The personnel (employee) factor is intended to reflect the contribution of certain employees to the provision of the cloud transaction and includes the compensation of employees that perform or manage technical or operational activities of the cloud service (for example, engineering, operational, and support activities). Any compensation paid to R&E personnel is covered under the intangible property factor and is therefore excluded under the personnel factor. For personnel that directly contribute to multiple cloud transactions, the employee’s compensation is allocated based on the relative amount of time the employee spends contributing to each cloud transaction. If an employee contributes to multiple cloud transactions simultaneously, then that employee’s compensation is allocated based on the gross income earned from each cloud transaction. The U.S.-source portion is determined based on the extent to which the employees perform services in the U.S.
The tangible property factor is intended to reflect the contribution of tangible property to the provision of the cloud transaction and focuses on depreciation expense or rental expense of physical assets (servers, networking equipment) directly involved in the provision of the cloud services. Depreciation expense is to be determined by dividing the adjusted depreciable basis (as defined in Reg. §1.168(b)-1(a)(4)) of the tangible property by the applicable recovery period as though the alternative depreciation system set forth in Reg. §168(g)(2) applied for the entire period the property has been in service. For any depreciation or rental expense that could be included in the tangible property factor for more than one cloud transaction, such expense should be allocated based on the relative gross income earned. The U.S.-source portion is determined by the location of the owned or leased assets.

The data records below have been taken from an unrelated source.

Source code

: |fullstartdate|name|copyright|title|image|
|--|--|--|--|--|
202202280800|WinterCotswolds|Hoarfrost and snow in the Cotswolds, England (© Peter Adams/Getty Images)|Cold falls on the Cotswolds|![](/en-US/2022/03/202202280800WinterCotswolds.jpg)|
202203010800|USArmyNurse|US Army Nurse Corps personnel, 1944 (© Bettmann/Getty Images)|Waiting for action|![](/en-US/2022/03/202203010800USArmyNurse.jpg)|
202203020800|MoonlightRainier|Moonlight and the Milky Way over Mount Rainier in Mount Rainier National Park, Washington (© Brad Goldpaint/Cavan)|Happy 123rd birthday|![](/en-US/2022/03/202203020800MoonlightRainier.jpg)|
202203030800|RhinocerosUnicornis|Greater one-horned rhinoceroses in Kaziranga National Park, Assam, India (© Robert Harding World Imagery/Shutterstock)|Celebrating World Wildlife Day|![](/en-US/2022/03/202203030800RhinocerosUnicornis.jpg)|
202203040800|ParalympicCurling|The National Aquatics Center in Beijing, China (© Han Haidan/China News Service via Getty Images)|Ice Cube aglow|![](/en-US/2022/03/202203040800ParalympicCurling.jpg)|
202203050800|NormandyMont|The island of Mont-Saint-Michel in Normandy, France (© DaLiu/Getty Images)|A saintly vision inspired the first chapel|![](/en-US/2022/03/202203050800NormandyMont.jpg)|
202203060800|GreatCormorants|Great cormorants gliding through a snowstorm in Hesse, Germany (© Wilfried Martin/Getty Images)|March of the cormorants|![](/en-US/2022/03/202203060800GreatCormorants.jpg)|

The denominator of the formula is the sum of the above factors. The numerator is the sum of each factor that is from sources within the U.S. The fraction that results from dividing the numerator over the denominator is multiplied by the gross income of the relevant cloud transaction(s) to determine the U.S. source amount. The remainder is assumed to be foreign-source.
One of the most important aspects of the proposed regulations is that the above factors are applied exclusively on a taxpayer- by-taxpayer basis. Therefore, if the cloud transactions involve multiple related parties, the factors and activities of the related parties are not considered for purposes of the sourcing rules. However, attention should be paid to any related parties acting as agents for the taxpayer, as such factors/attributes presumably may be imputed to the taxpayer.
A taxpayer can aggregate substantially similar cloud transactions and source the gross income from those transactions as if they were one transaction. An anti-abuse rule prohibits aggregating substantially similar cloud transactions if doing so would materially distort the source of gross income from any cloud transaction.